The anti-cancer drug Avastin increases the risk of blood clots in the legs and lungs by 33 percent, according to an analysis published by US researchers Wednesday.
The study examined results of 15 clinical trials with Avastin, made by the Swiss firm Roche, involving 7,956 patients with advanced solid tumors.
The risk of developing venous thromboembolism was 33 percent greater in patients treated with the drug, bevacizumab, than in those who were not, according to Shobha Rani Nalluri, a doctor at Stony Brook University in New York state who led the study.
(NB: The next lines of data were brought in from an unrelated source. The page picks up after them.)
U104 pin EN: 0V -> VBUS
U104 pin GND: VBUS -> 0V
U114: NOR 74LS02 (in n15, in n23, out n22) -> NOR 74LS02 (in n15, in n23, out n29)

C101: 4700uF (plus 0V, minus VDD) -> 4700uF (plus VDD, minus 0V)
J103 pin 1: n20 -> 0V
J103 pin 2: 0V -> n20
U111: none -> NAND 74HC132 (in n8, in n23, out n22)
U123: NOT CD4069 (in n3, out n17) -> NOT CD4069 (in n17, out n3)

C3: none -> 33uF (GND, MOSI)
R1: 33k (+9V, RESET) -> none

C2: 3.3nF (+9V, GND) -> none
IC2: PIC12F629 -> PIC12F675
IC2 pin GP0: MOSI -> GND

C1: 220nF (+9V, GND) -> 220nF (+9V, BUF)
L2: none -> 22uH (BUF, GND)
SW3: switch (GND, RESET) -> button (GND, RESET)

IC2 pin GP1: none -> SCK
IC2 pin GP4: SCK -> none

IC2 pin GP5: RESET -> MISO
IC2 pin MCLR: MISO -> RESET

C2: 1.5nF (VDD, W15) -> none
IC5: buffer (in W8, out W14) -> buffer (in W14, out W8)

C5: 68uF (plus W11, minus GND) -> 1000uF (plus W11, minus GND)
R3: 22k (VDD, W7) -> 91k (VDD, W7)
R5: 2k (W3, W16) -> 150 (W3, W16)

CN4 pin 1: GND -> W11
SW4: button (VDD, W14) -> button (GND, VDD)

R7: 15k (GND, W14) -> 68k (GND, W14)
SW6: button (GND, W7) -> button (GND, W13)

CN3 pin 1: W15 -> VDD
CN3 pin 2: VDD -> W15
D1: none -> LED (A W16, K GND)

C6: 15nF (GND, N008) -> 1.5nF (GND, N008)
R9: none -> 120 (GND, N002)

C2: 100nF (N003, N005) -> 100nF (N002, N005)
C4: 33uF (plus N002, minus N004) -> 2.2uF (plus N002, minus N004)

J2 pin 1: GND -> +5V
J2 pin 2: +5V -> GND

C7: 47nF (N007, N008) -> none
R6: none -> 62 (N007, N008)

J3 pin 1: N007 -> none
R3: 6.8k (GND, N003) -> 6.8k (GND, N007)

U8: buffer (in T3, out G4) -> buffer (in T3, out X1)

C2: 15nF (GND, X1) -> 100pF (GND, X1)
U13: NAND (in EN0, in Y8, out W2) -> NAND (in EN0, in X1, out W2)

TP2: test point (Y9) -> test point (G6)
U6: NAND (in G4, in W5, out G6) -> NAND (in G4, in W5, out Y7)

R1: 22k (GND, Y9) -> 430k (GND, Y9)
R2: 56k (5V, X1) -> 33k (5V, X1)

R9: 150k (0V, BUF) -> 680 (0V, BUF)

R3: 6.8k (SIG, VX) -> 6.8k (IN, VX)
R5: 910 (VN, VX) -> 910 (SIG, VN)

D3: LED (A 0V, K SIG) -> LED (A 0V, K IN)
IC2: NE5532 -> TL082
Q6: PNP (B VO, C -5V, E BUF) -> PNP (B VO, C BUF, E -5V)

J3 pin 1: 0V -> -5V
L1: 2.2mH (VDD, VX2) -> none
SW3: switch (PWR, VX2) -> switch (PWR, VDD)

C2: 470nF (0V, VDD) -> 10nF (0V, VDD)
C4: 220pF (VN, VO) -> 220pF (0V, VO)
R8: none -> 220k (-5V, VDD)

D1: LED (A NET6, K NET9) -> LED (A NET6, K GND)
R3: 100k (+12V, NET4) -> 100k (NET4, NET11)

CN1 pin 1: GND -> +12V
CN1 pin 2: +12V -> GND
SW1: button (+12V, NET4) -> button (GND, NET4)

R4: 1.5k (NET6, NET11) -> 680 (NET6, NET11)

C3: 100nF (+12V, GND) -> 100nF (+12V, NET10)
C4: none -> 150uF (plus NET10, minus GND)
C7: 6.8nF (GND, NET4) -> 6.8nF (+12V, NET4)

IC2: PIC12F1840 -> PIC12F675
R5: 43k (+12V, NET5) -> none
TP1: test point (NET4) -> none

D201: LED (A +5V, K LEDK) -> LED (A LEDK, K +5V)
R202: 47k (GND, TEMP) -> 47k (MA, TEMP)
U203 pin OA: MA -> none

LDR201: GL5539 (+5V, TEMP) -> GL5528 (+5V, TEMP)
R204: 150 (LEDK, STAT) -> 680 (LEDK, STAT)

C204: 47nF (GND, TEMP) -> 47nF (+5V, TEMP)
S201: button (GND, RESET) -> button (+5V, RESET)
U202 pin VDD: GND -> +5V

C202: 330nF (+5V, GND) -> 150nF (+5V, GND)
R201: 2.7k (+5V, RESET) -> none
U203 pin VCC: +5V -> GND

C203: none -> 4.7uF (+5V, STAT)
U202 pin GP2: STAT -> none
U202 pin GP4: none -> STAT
The researchers found an 11.9 percent incidence of blood clots in patients treated with the drug, and 6.3 percent had more serious high-grade blood clots, said the study published in the latest edition of the Journal of the American Medical Association (JAMA).
The appearance of blood clots varied among patients with different types of cancer.
The incidence was highest among patients with colorectal cancer, at 19.1 percent, and lowest for patients with renal cancer, at three percent. For breast cancer cases, it was 7.3 percent.
The growth of new blood vessels helps spread cancer and Avastin is designed to fight the disease by inhibiting the proliferation of new blood vessels.
But the results of the study showed the need for doctors and patients to understand the risks associated with the drug, the authors wrote.
"Our meta-analysis of 15 RCTs (randomized control trials) has ... demonstrated that bevacizumab may be associated with a significantly increased risk of venous thromboembolism in patients with a variety of metastatic solid tumors," the researchers wrote.
"This finding will help physicians and patients to recognize the risk of venous thromboembolism with the administration of bevacizumab," as the problem was more difficult to detect in previous individual trials, it said.